> [Problem statement]: Nothing may differ between your reply and the listing that follows.

> [Extracted entries]:
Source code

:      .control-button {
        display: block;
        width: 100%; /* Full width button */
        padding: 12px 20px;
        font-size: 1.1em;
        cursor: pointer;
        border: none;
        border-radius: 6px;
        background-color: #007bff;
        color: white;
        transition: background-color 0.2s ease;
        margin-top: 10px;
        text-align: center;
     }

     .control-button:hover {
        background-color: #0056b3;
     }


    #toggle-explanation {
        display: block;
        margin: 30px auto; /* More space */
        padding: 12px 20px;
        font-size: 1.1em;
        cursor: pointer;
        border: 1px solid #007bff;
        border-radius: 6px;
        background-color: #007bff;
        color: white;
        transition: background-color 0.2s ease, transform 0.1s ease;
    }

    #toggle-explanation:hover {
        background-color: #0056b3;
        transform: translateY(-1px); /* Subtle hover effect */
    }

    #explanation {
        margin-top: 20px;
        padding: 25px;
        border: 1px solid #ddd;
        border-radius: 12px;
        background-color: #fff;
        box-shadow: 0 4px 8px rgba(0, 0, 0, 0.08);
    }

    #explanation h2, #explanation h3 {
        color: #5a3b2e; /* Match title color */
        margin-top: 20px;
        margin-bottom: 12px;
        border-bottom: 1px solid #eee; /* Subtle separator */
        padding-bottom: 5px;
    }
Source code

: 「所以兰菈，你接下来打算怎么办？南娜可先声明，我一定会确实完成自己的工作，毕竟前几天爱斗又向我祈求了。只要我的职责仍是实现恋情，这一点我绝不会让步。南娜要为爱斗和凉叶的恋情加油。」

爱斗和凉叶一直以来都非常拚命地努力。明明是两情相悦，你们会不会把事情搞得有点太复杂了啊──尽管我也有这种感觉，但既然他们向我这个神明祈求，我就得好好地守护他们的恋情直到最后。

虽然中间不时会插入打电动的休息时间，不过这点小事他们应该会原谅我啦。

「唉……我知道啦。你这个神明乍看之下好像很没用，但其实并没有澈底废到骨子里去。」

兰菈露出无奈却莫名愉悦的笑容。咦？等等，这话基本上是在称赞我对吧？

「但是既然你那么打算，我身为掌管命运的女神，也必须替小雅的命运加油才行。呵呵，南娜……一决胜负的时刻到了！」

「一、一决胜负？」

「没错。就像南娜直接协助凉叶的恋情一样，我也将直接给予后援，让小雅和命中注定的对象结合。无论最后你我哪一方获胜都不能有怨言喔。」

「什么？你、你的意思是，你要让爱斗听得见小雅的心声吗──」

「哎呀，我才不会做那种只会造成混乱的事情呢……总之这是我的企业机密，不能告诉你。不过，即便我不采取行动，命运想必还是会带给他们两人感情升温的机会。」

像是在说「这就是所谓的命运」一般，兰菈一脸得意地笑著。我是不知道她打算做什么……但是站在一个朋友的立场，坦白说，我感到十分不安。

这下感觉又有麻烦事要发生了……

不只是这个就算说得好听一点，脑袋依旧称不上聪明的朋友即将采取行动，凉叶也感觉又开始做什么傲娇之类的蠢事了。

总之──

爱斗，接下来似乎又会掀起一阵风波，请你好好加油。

> [Output]:
Source code

:      .control-button {
        display: block;
        width: 100%; /* Full width button */
        padding: 12px 20px;
        font-size: 1.1em;
        cursor: pointer;
        border: none;
        border-radius: 6px;
        background-color: #007bff;
        color: white;
        transition: background-color 0.2s ease;
        margin-top: 10px;
        text-align: center;
     }

     .control-button:hover {
        background-color: #0056b3;
     }


    #toggle-explanation {
        display: block;
        margin: 30px auto; /* More space */
        padding: 12px 20px;
        font-size: 1.1em;
        cursor: pointer;
        border: 1px solid #007bff;
        border-radius: 6px;
        background-color: #007bff;
        color: white;
        transition: background-color 0.2s ease, transform 0.1s ease;
    }

    #toggle-explanation:hover {
        background-color: #0056b3;
        transform: translateY(-1px); /* Subtle hover effect */
    }

    #explanation {
        margin-top: 20px;
        padding: 25px;
        border: 1px solid #ddd;
        border-radius: 12px;
        background-color: #fff;
        box-shadow: 0 4px 8px rgba(0, 0, 0, 0.08);
    }

    #explanation h2, #explanation h3 {
        color: #5a3b2e; /* Match title color */
        margin-top: 20px;
        margin-bottom: 12px;
        border-bottom: 1px solid #eee; /* Subtle separator */
        padding-bottom: 5px;
    }
Source code

: 「所以兰菈，你接下来打算怎么办？南娜可先声明，我一定会确实完成自己的工作，毕竟前几天爱斗又向我祈求了。只要我的职责仍是实现恋情，这一点我绝不会让步。南娜要为爱斗和凉叶的恋情加油。」

爱斗和凉叶一直以来都非常拚命地努力。明明是两情相悦，你们会不会把事情搞得有点太复杂了啊──尽管我也有这种感觉，但既然他们向我这个神明祈求，我就得好好地守护他们的恋情直到最后。

虽然中间不时会插入打电动的休息时间，不过这点小事他们应该会原谅我啦。

「唉……我知道啦。你这个神明乍看之下好像很没用，但其实并没有澈底废到骨子里去。」

兰菈露出无奈却莫名愉悦的笑容。咦？等等，这话基本上是在称赞我对吧？

「但是既然你那么打算，我身为掌管命运的女神，也必须替小雅的命运加油才行。呵呵，南娜……一决胜负的时刻到了！」

「一、一决胜负？」

「没错。就像南娜直接协助凉叶的恋情一样，我也将直接给予后援，让小雅和命中注定的对象结合。无论最后你我哪一方获胜都不能有怨言喔。」

「什么？你、你的意思是，你要让爱斗听得见小雅的心声吗──」

「哎呀，我才不会做那种只会造成混乱的事情呢……总之这是我的企业机密，不能告诉你。不过，即便我不采取行动，命运想必还是会带给他们两人感情升温的机会。」

像是在说「这就是所谓的命运」一般，兰菈一脸得意地笑著。我是不知道她打算做什么……但是站在一个朋友的立场，坦白说，我感到十分不安。

这下感觉又有麻烦事要发生了……

不只是这个就算说得好听一点，脑袋依旧称不上聪明的朋友即将采取行动，凉叶也感觉又开始做什么傲娇之类的蠢事了。

总之──

爱斗，接下来似乎又会掀起一阵风波，请你好好加油。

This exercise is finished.